A headache/neck pain reduction program will include strengthening the longus colli and capitis muscles in the front of your neck, and the neck extensors in the back of your neck. You want these muscles strong enough to get your neck and head into a better posture. You also want to have high endurance in these muscles to keep the posture correction throughout the day.
Does Forward Head Posture Cause Headaches?
The balance of research suggests that the forward head posture in and of itself does not cause headaches. There is some disagreement in the research about this connection, however.
About two-thirds the population have a forward head posture. So, ask yourself, when can the “abnormal” forward head posture actually be considered to be “normal?”
However, putting aside the posture issue, research indicates that weak neck muscles with poor endurance are associated with increased headaches.
What Is a Good Exercise to Do That Won’t Take a Lot of My Time?
Consider the chin tuck exercise as a convenient exercise to build both strength and endurance in the front and back neck muscles.
First, tuck your chin. Next, place the theraband behind your head. Then, pull forward with your hands as your keep your neck stable. Your neck extensors work isometrically to resist the forward pull of the theraband.
The theraband chin tuck will take you no more than five minutes per session. You can hold the neck in position to fatigue if you like. In addition, you could, for example, do three thirty second holds, easing up on the theraband pull in-between sets.
Be gentle with yourself as you do not want to overload your weak, deep neck muscles. Let them get stronger gradually and avoid post-exercise soreness. Stop the exercise, of course, if you have any unpleasant sensation such as pain or dizziness.
How Often Should I Do the Neck Exercises?
Do the neck chin tuck once a week if your migraines and tension headaches are well-controlled. Do not exercise less than one time a week. Why? People tend to get sloppy on the exercise technique if there is not consistent practice.
If you can manage it, exercise twice per week may be optimal. You gain strength faster than once a week and the exercises become part of your routine.
You may have an immediate drop in headache intensity when doing the theraband chin tuck exercise. Consequently, you should then exercise daily. The theraband exercise becomes your pain pill. Some of my clients take the theraband with them to work and exercise during break time. They can then achieve a day with less headache burden.
A headache reduction exercise program will likely reap welcome rewards in your quest to bring headache relief. Set your exercise frequency and time spent according to your specific goals and motivation level.
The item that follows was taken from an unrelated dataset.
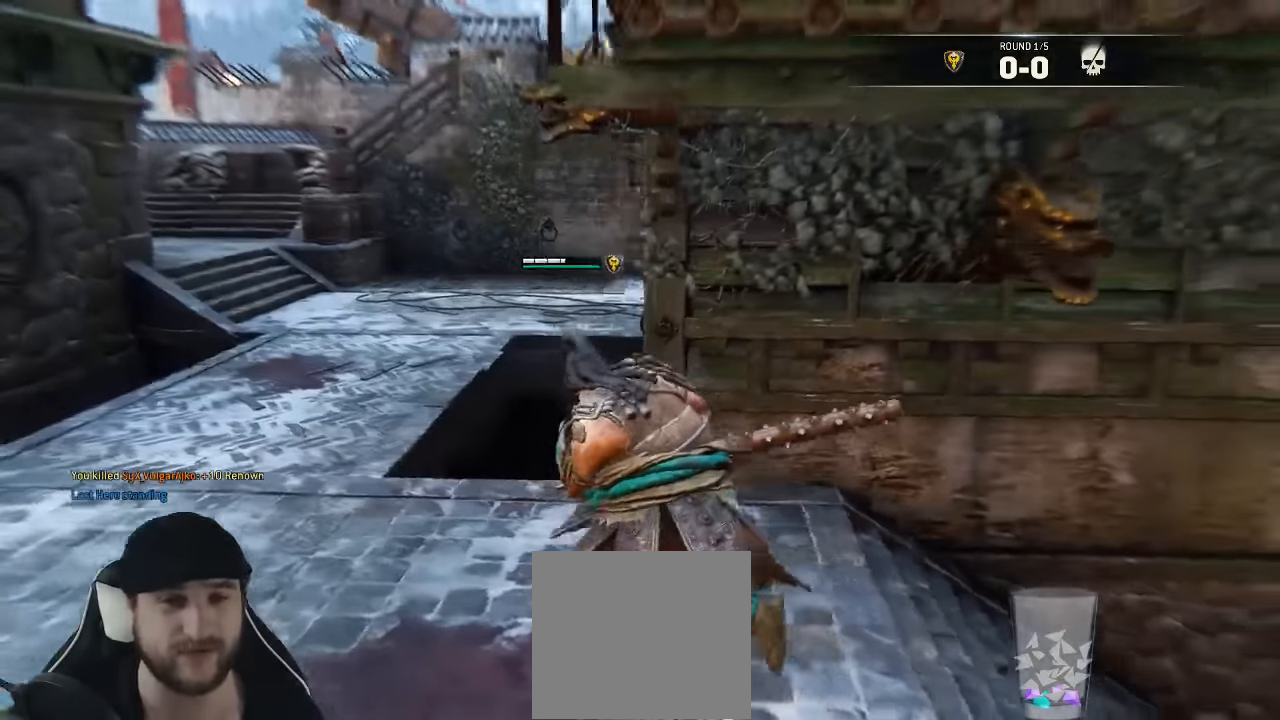
{"dt_ms": 500, "buttons": [], "left_stick": "left", "right_stick": "down-left", "events": [[117, "right_stick", "down-right"], [183, "right_stick", "center"], [500, "right_stick", "down-left"]]}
–You understand that if not done properly, some techniques and exercises described in this blog could harm you. Any activities you perform are at your own risk, and you expressly agree to waive any claims against the author for any harm that may arise from your own actions. By reading this blog and conducting these exercises, you accept this risk. This blog provides content related to physical and/or mental health issues. As such, your use of techniques described acts as your acceptance of this disclaimer.
-Consult Chapter 2 in my book, “Calming the Headache Storm” to make sure the headache is not the sign of a more serious problem. The techniques, advice and strategies contained in this blog may not be suitable for every individual and should be abandoned if your headache increases. Seek the advice of your physician.